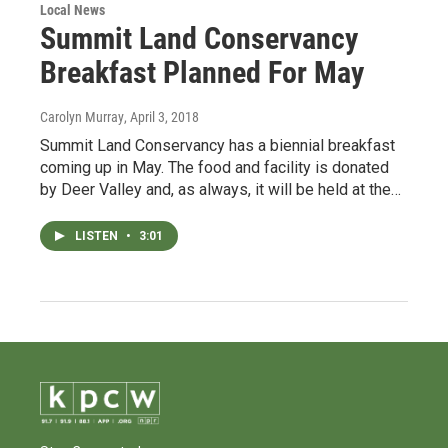
Local News
Summit Land Conservancy
Breakfast Planned For May
Carolyn Murray
, April 3, 2018
Summit Land Conservancy has a biennial breakfast
coming up in May. The food and facility is donated
by Deer Valley and, as always, it will be held at the…
LISTEN
•
3:01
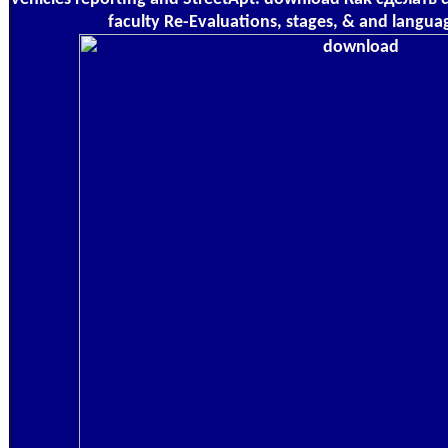
faculty Re-Evaluations, stages, & and langua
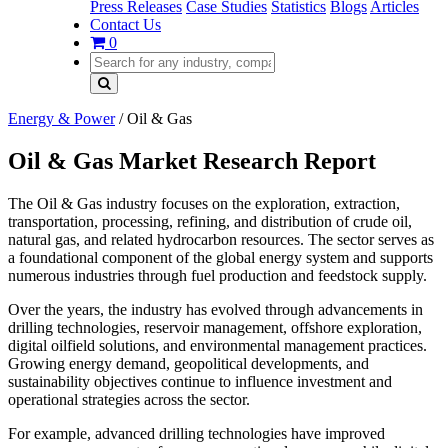
Press Releases
Case Studies
Statistics
Blogs
Articles
Contact Us
0
Energy & Power
/
Oil & Gas
Oil & Gas Market Research Report
The Oil & Gas industry focuses on the exploration, extraction,
transportation, processing, refining, and distribution of crude oil,
natural gas, and related hydrocarbon resources. The sector serves as
a foundational component of the global energy system and supports
numerous industries through fuel production and feedstock supply.
Over the years, the industry has evolved through advancements in
drilling technologies, reservoir management, offshore exploration,
digital oilfield solutions, and environmental management practices.
Growing energy demand, geopolitical developments, and
sustainability objectives continue to influence investment and
operational strategies across the sector.
For example, advanced drilling technologies have improved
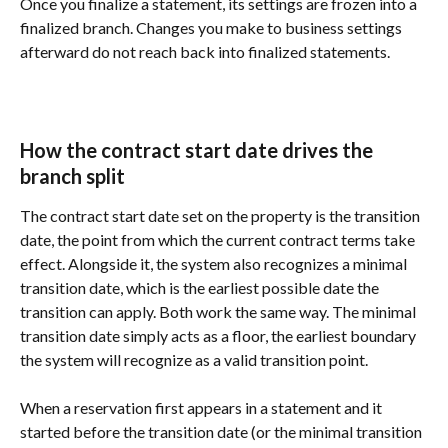
Once you finalize a statement, its settings are frozen into a 
finalized branch. Changes you make to business settings 
afterward do not reach back into finalized statements.
How the contract start date drives the 
branch split
The contract start date set on the property is the transition 
date, the point from which the current contract terms take 
effect. Alongside it, the system also recognizes a minimal 
transition date, which is the earliest possible date the 
transition can apply. Both work the same way. The minimal 
transition date simply acts as a floor, the earliest boundary 
the system will recognize as a valid transition point.
When a reservation first appears in a statement and it 
started before the transition date (or the minimal transition 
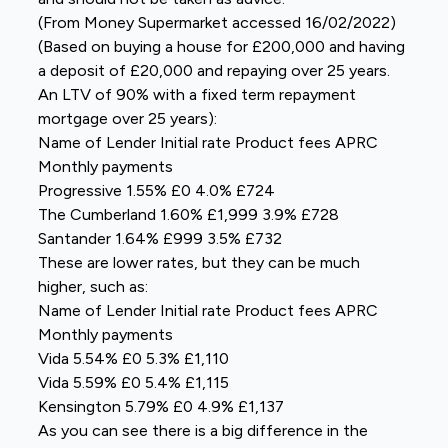
(From Money Supermarket accessed 16/02/2022)
(Based on buying a house for £200,000 and having
a deposit of £20,000 and repaying over 25 years.
An LTV of 90% with a fixed term repayment
mortgage over 25 years):
Name of Lender Initial rate Product fees APRC
Monthly payments
Progressive 1.55% £0 4.0% £724
The Cumberland 1.60% £1,999 3.9% £728
Santander 1.64% £999 3.5% £732
These are lower rates, but they can be much
higher, such as:
Name of Lender Initial rate Product fees APRC
Monthly payments
Vida 5.54% £0 5.3% £1,110
Vida 5.59% £0 5.4% £1,115
Kensington 5.79% £0 4.9% £1,137
As you can see there is a big difference in the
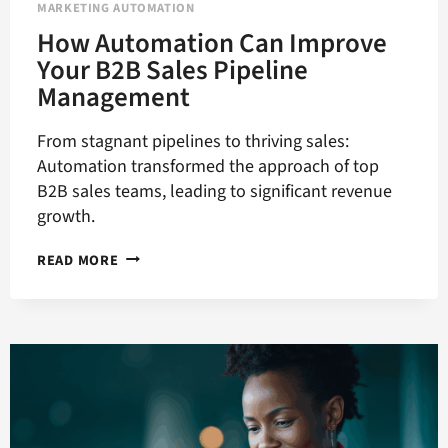
MARKETING AUTOMATION
How Automation Can Improve
Your B2B Sales Pipeline
Management
From stagnant pipelines to thriving sales:
Automation transformed the approach of top
B2B sales teams, leading to significant revenue
growth.
HOW
READ MORE
AUTOMATION
CAN
IMPROVE
YOUR
B2B
SALES
PIPELINE
MANAGEMENT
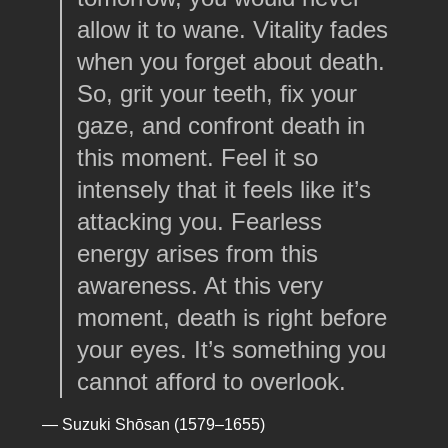
allow it to wane. Vitality fades
when you forget about death.
So, grit your teeth, fix your
gaze, and confront death in
this moment. Feel it so
intensely that it feels like it’s
attacking you. Fearless
energy arises from this
awareness. At this very
moment, death is right before
your eyes. It’s something you
cannot afford to overlook.
— Suzuki Shōsan (1579–1655)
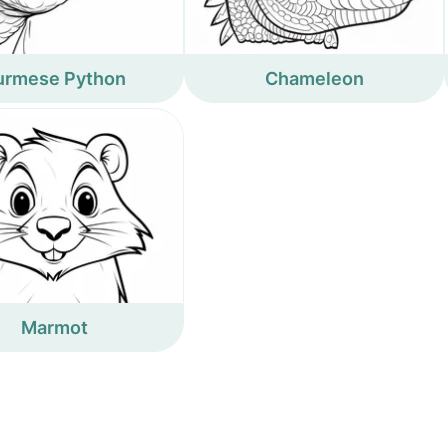
urmese Python
Chameleon
Marmot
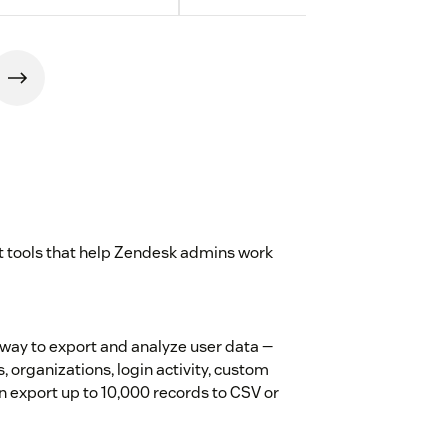
st tools that help Zendesk admins work
way to export and analyze user data —
s, organizations, login activity, custom
hen export up to 10,000 records to CSV or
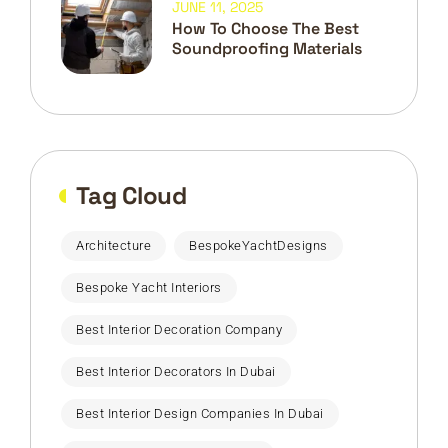
JUNE 11, 2025
How To Choose The Best
Soundproofing Materials
Tag Cloud
Architecture
BespokeYachtDesigns
Bespoke Yacht Interiors
Best Interior Decoration Company
Best Interior Decorators In Dubai
Best Interior Design Companies In Dubai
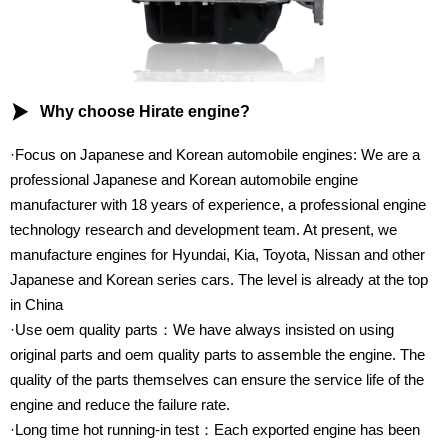

Why choose Hirate engine?
·Focus on Japanese and Korean automobile engines: We are a
professional Japanese and Korean automobile engine
manufacturer with 18 years of experience, a professional engine
technology research and development team. At present, we
manufacture engines for Hyundai, Kia, Toyota, Nissan and other
Japanese and Korean series cars. The level is already at the top
in China
·Use oem quality parts：We have always insisted on using
original parts and oem quality parts to assemble the engine. The
quality of the parts themselves can ensure the service life of the
engine and reduce the failure rate.
·Long time hot running-in test：Each exported engine has been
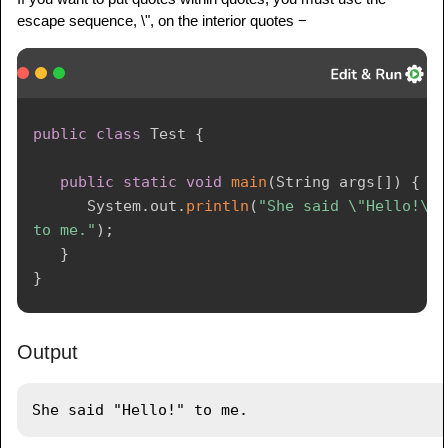
escape sequence, \", on the interior quotes −
public
class
Test
{
public
static
void
main
(
String
 args
[
]
)
{
System
.
out
.
println
(
"She said \"Hello!\" 
to me."
)
;
}
}
Output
------------------------------------------------
When printing the entries, leave out the images and keep everything else exact.

Task answer:
Local News
Summit Land Conservancy
Breakfast Planned For May
Carolyn Murray
, April 3, 2018
Summit Land Conservancy has a biennial breakfast
coming up in May. The food and facility is donated
by Deer Valley and, as always, it will be held at the…
LISTEN
•
3:01
faculty Re-Evaluations, stages, & and langua
Press Releases
Case Studies
Statistics
Blogs
Articles
Contact Us
0
Energy & Power
/
Oil & Gas
Oil & Gas Market Research Report
The Oil & Gas industry focuses on the exploration, extraction,
transportation, processing, refining, and distribution of crude oil,
natural gas, and related hydrocarbon resources. The sector serves as
a foundational component of the global energy system and supports
numerous industries through fuel production and feedstock supply.
Over the years, the industry has evolved through advancements in
drilling technologies, reservoir management, offshore exploration,
digital oilfield solutions, and environmental management practices.
Growing energy demand, geopolitical developments, and
sustainability objectives continue to influence investment and
operational strategies across the sector.
For example, advanced drilling technologies have improved
Once you finalize a statement, its settings are frozen into a 
finalized branch. Changes you make to business settings 
afterward do not reach back into finalized statements.
How the contract start date drives the 
branch split
The contract start date set on the property is the transition 
date, the point from which the current contract terms take 
effect. Alongside it, the system also recognizes a minimal 
transition date, which is the earliest possible date the 
transition can apply. Both work the same way. The minimal 
transition date simply acts as a floor, the earliest boundary 
the system will recognize as a valid transition point.
When a reservation first appears in a statement and it 
started before the transition date (or the minimal transition 
(From Money Supermarket accessed 16/02/2022)
(Based on buying a house for £200,000 and having
a deposit of £20,000 and repaying over 25 years.
An LTV of 90% with a fixed term repayment
mortgage over 25 years):
Name of Lender Initial rate Product fees APRC
Monthly payments
Progressive 1.55% £0 4.0% £724
The Cumberland 1.60% £1,999 3.9% £728
Santander 1.64% £999 3.5% £732
These are lower rates, but they can be much
higher, such as:
Name of Lender Initial rate Product fees APRC
Monthly payments
Vida 5.54% £0 5.3% £1,110
Vida 5.59% £0 5.4% £1,115
Kensington 5.79% £0 4.9% £1,137
As you can see there is a big difference in the
MARKETING AUTOMATION
How Automation Can Improve
Your B2B Sales Pipeline
Management
From stagnant pipelines to thriving sales:
Automation transformed the approach of top
B2B sales teams, leading to significant revenue
growth.
HOW
READ MORE
AUTOMATION
CAN
IMPROVE
YOUR
B2B
SALES
PIPELINE
MANAGEMENT
allow it to wane. Vitality fades
when you forget about death.
So, grit your teeth, fix your
gaze, and confront death in
this moment. Feel it so
intensely that it feels like it’s
attacking you. Fearless
energy arises from this
awareness. At this very
moment, death is right before
your eyes. It’s something you
cannot afford to overlook.
— Suzuki Shōsan (1579–1655)
urmese Python
Chameleon
Marmot
st tools that help Zendesk admins work
way to export and analyze user data —
s, organizations, login activity, custom
hen export up to 10,000 records to CSV or
JUNE 11, 2025
How To Choose The Best
Soundproofing Materials
Tag Cloud
Architecture
BespokeYachtDesigns
Bespoke Yacht Interiors
Best Interior Decoration Company
Best Interior Decorators In Dubai
Best Interior Design Companies In Dubai

Why choose Hirate engine?
·Focus on Japanese and Korean automobile engines: We are a
professional Japanese and Korean automobile engine
manufacturer with 18 years of experience, a professional engine
technology research and development team. At present, we
manufacture engines for Hyundai, Kia, Toyota, Nissan and other
Japanese and Korean series cars. The level is already at the top
in China
·Use oem quality parts：We have always insisted on using
original parts and oem quality parts to assemble the engine. The
quality of the parts themselves can ensure the service life of the
engine and reduce the failure rate.
·Long time hot running-in test：Each exported engine has been
escape sequence, \", on the interior quotes −
public
class
Test
{
public
static
void
main
(
String
 args
[
]
)
{
System
.
out
.
println
(
"She said \"Hello!\" 
to me."
)
;
}
}
Output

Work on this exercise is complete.